Dataset records

○ ○ ○ ○ ○ ○ ○

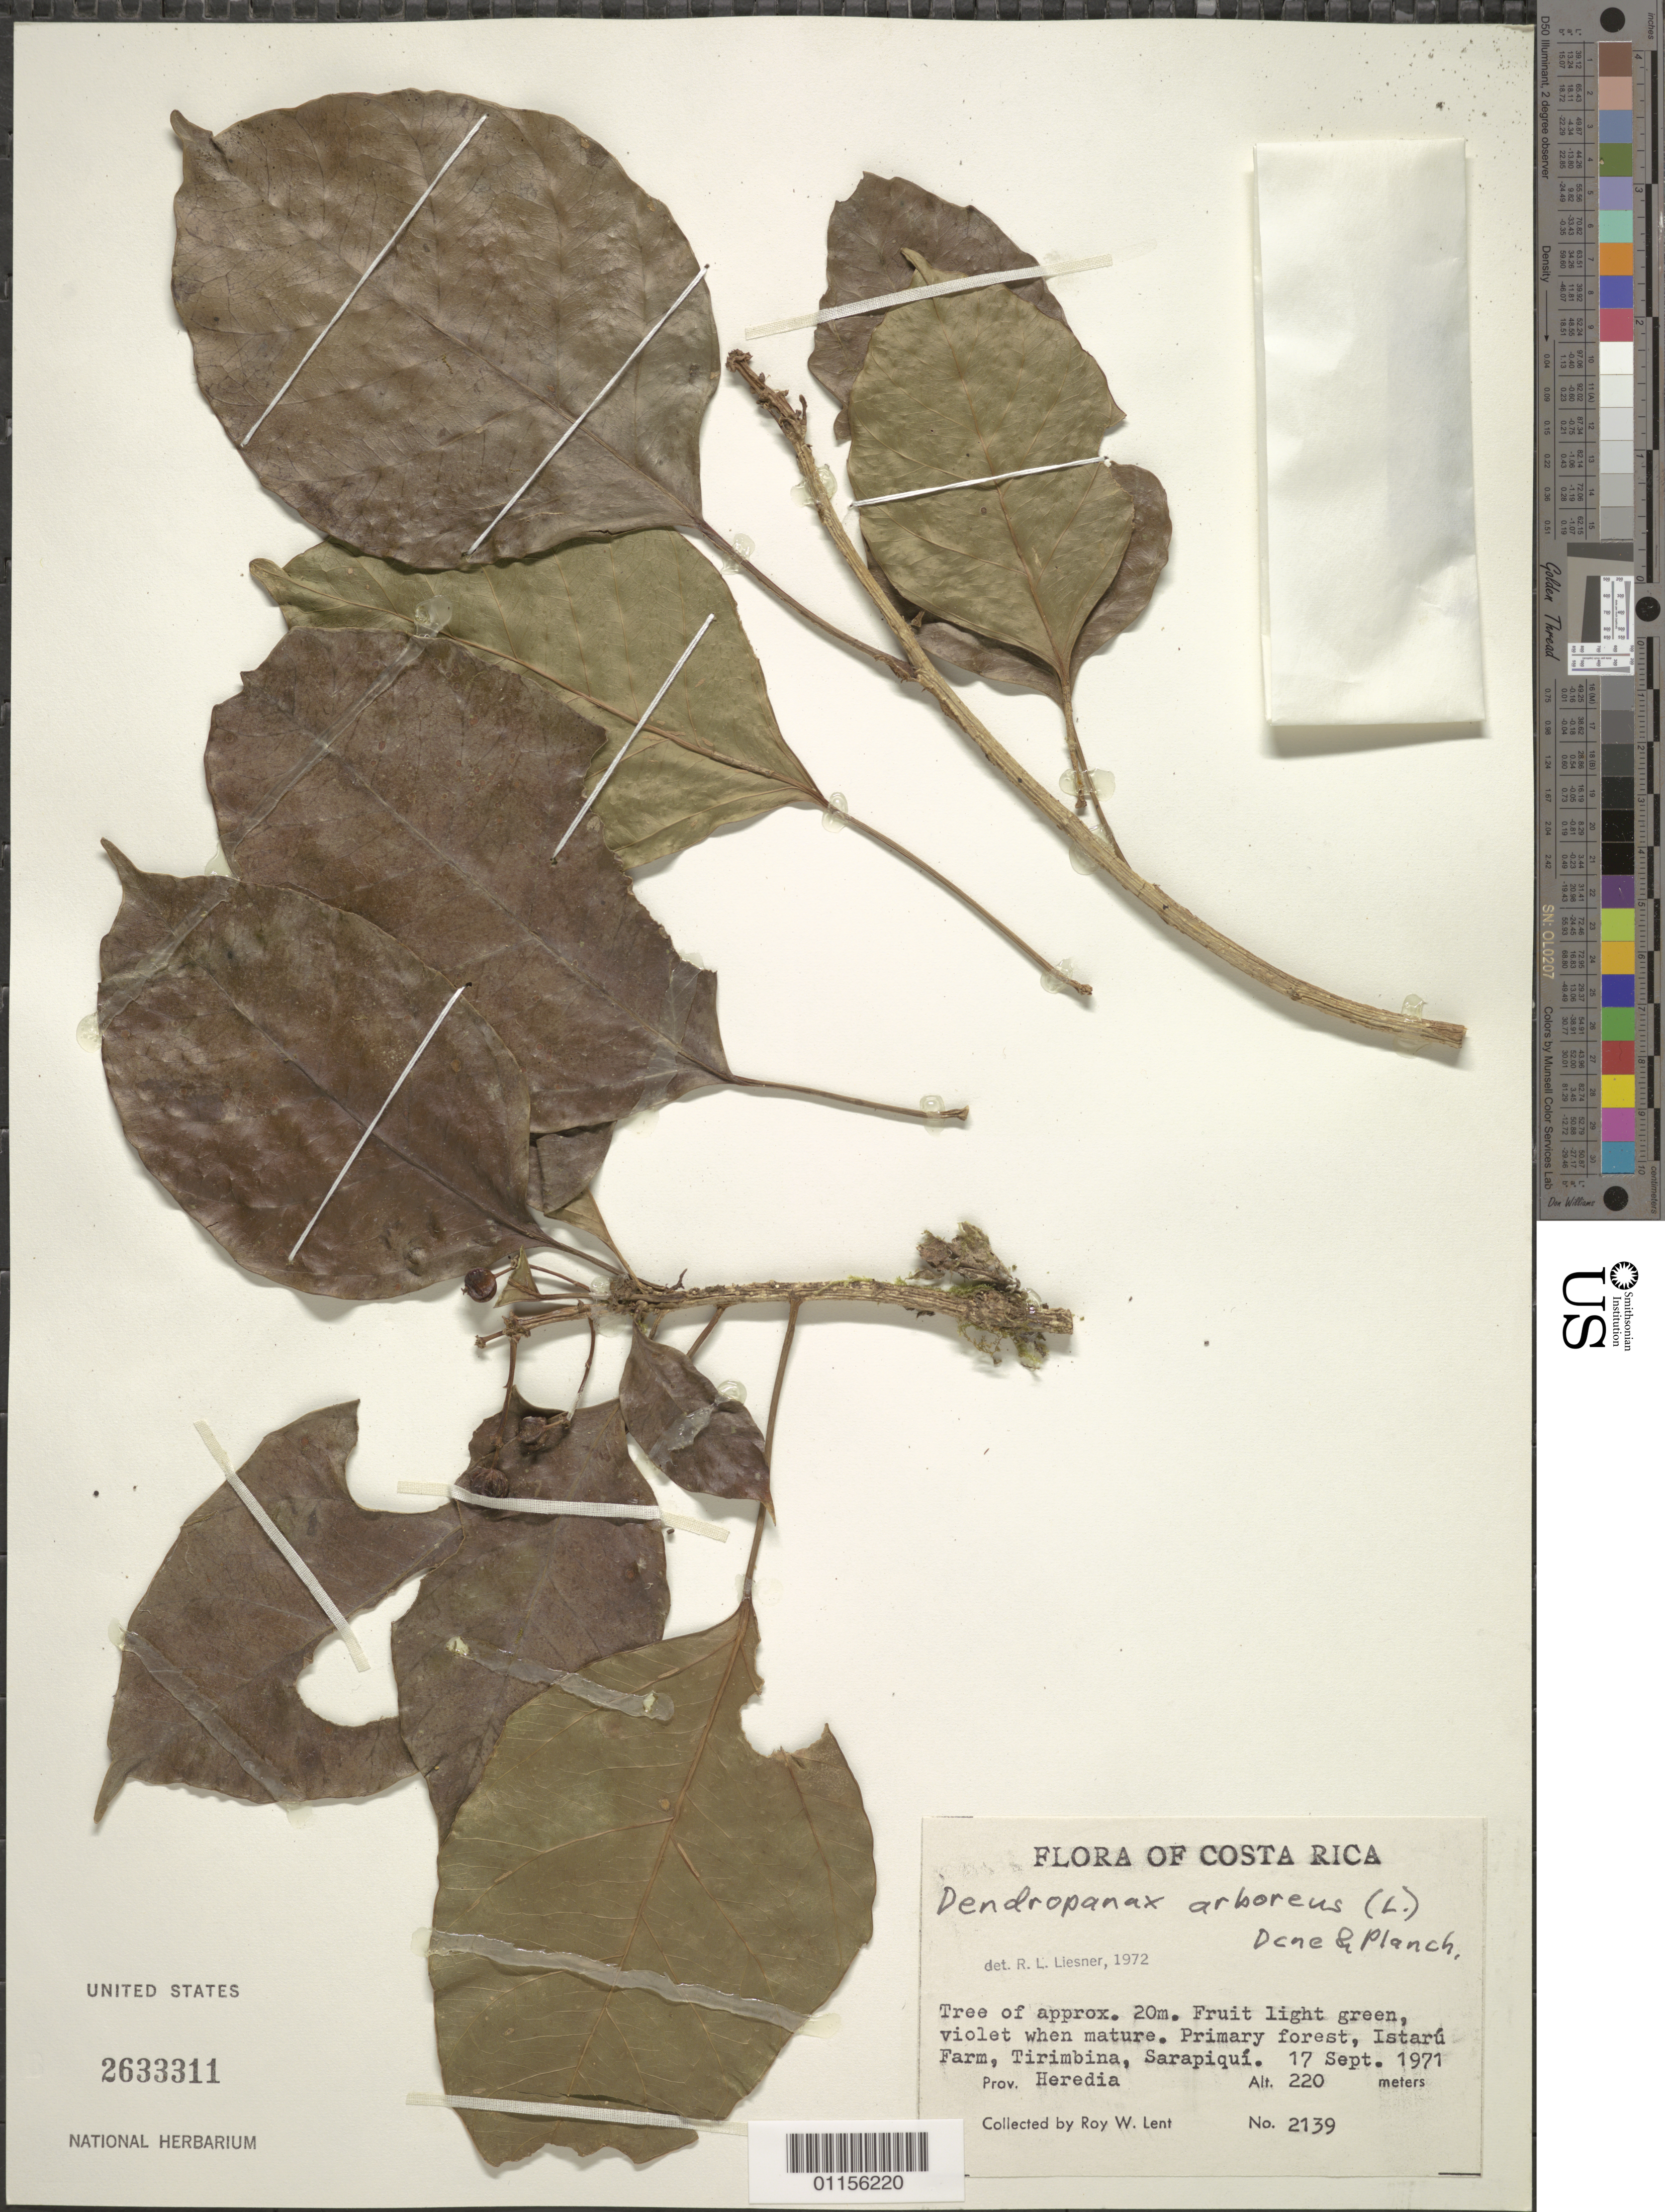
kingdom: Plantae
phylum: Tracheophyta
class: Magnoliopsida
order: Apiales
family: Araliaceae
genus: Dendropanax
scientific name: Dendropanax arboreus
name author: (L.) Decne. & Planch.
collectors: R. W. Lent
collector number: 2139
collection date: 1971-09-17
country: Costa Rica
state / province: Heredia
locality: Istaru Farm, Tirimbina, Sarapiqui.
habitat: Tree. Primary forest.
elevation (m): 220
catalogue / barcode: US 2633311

○ ○ ○ ○ ○ ○ ○

## Requirement
Swap "elevation" for "altitude" in the listing lines running from the one containing "locality: Istaru Farm, Tirimbina, Sarapiqui." through the end of the listing, inclusive, and leave everything else unchanged. Give only those lines.

## Exercise output
locality: Istaru Farm, Tirimbina, Sarapiqui.
habitat: Tree. Primary forest.
altitude (m): 220
catalogue / barcode: US 2633311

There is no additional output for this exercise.